Exercise directions: In the entries below, spot each line with the word "blocks" and copy it.

Extracted material:
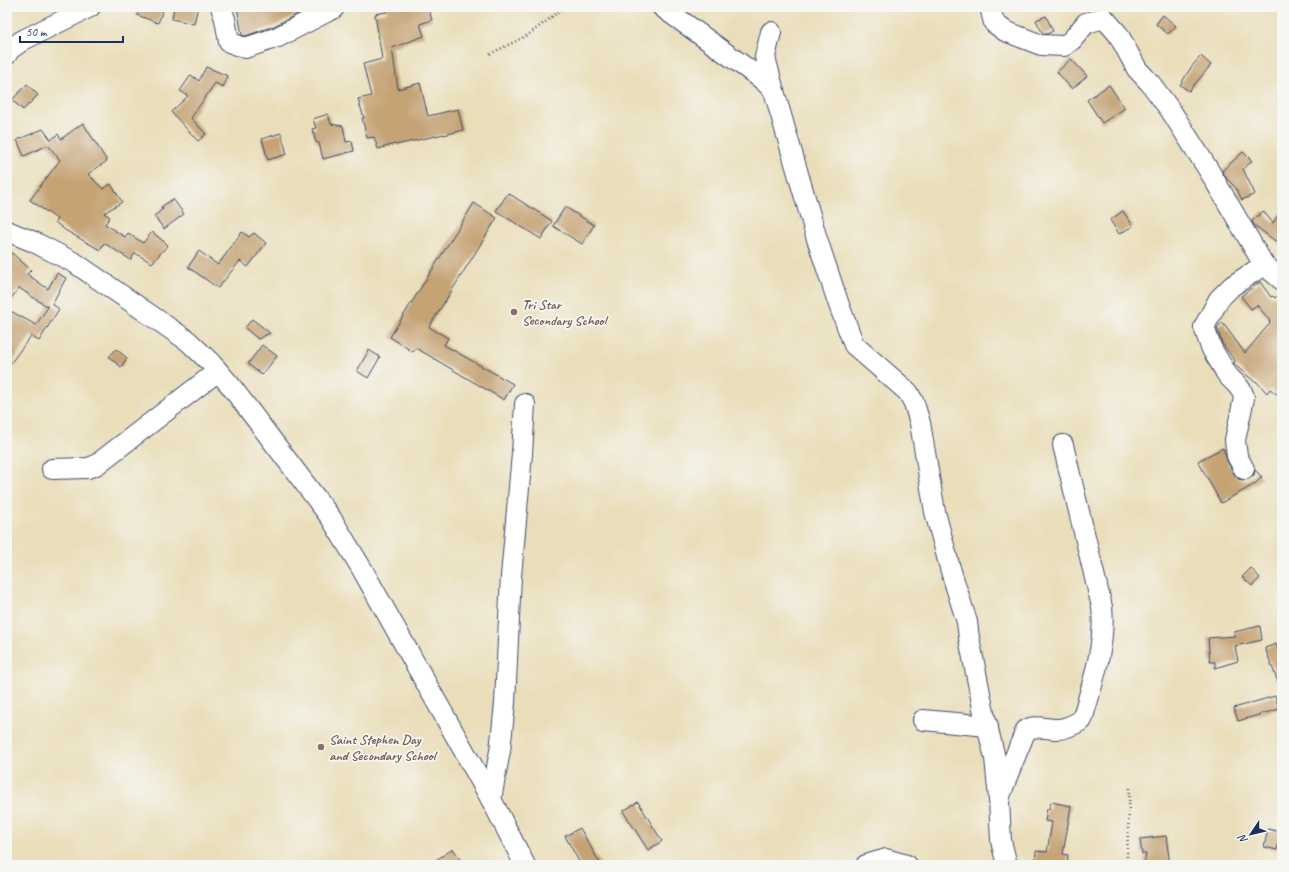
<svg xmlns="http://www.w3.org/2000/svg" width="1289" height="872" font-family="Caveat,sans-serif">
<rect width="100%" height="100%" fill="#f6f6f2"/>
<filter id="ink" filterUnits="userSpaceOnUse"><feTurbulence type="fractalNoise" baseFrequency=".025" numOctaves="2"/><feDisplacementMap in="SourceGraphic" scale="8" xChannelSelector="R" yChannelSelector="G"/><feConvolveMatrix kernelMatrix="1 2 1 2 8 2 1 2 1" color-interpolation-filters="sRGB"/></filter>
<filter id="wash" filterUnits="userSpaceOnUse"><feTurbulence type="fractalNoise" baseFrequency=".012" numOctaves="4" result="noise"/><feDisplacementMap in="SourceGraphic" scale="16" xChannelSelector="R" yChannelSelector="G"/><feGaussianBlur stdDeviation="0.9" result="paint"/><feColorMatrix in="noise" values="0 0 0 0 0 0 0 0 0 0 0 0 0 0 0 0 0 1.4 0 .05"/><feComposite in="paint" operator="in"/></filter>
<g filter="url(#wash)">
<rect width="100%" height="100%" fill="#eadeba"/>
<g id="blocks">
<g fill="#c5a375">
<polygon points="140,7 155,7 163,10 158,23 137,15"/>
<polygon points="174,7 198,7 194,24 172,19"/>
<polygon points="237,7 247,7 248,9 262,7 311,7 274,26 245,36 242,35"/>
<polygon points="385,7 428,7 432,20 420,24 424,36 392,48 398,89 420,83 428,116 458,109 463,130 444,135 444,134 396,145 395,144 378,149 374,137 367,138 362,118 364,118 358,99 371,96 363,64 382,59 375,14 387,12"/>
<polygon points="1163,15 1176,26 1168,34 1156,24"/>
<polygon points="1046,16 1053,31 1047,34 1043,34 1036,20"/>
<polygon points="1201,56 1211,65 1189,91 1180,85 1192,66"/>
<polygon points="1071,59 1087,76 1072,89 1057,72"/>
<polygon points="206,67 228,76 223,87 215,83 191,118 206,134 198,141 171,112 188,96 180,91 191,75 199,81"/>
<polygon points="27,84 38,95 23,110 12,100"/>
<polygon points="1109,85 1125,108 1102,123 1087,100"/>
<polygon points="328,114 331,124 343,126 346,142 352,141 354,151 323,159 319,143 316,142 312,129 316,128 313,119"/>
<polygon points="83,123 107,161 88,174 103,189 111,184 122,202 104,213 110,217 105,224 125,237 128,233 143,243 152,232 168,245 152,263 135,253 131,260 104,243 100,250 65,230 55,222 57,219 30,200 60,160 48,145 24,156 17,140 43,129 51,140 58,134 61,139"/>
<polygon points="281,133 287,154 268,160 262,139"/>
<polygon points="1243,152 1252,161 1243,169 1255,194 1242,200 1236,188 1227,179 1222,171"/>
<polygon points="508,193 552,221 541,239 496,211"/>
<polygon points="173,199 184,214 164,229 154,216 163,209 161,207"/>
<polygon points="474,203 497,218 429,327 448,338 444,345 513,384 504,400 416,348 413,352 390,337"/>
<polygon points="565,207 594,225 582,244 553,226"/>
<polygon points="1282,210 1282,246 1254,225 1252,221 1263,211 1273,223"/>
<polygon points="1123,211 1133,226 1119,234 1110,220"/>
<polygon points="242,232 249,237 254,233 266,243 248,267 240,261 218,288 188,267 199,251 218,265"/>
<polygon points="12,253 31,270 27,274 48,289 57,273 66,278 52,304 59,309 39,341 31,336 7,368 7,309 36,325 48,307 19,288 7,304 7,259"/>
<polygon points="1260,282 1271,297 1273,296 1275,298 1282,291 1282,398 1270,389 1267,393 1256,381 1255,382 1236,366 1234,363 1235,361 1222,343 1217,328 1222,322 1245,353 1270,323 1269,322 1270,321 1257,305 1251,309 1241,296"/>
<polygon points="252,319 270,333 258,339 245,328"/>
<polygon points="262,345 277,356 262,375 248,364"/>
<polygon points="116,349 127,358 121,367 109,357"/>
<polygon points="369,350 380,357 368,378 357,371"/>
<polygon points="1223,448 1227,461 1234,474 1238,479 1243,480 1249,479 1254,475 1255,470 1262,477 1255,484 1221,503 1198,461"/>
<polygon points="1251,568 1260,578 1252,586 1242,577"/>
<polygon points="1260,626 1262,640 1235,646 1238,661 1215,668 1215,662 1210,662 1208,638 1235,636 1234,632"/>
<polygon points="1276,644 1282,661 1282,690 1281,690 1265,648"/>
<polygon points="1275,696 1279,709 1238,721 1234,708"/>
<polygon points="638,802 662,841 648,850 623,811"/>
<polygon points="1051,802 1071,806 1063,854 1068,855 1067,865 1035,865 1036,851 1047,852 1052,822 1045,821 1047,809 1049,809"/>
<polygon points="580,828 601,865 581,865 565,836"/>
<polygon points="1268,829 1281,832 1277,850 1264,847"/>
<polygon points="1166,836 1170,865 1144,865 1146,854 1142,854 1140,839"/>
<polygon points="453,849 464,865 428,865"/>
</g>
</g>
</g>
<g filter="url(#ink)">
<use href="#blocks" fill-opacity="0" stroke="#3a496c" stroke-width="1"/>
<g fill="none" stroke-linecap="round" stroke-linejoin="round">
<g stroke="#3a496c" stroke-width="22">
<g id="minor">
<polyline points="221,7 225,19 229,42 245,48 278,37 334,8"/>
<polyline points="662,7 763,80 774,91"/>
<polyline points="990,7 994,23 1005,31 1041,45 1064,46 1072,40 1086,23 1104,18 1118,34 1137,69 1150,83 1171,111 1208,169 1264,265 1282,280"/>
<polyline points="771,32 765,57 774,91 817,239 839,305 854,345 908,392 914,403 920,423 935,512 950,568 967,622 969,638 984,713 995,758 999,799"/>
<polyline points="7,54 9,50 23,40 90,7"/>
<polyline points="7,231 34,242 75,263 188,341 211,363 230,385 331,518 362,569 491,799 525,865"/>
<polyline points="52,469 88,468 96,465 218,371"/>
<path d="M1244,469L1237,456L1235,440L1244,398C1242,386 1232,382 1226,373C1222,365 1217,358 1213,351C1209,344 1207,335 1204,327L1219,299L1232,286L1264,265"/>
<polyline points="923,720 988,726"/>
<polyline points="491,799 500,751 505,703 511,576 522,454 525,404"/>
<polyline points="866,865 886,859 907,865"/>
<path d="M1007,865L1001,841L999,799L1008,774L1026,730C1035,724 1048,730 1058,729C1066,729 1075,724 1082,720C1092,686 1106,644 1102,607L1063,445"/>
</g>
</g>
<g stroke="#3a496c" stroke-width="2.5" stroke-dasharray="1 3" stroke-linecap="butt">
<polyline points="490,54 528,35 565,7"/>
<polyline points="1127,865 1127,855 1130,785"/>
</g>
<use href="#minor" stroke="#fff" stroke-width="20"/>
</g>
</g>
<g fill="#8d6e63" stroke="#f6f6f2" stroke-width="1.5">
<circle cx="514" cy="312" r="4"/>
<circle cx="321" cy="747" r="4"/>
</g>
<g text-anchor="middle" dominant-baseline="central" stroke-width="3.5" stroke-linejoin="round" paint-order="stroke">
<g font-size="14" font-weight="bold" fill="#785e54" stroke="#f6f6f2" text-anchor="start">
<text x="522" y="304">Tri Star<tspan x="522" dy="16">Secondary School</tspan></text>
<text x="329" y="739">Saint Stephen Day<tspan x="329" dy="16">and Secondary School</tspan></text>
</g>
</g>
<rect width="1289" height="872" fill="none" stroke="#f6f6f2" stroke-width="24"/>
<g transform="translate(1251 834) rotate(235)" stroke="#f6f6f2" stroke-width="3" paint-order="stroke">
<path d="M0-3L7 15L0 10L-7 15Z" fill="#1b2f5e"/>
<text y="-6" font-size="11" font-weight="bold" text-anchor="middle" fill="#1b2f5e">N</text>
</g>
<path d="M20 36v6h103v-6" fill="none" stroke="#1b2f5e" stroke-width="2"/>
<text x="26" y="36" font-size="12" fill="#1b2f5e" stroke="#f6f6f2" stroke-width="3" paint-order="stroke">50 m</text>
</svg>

The answer:
<g id="blocks">
<use href="#blocks" fill-opacity="0" stroke="#3a496c" stroke-width="1"/>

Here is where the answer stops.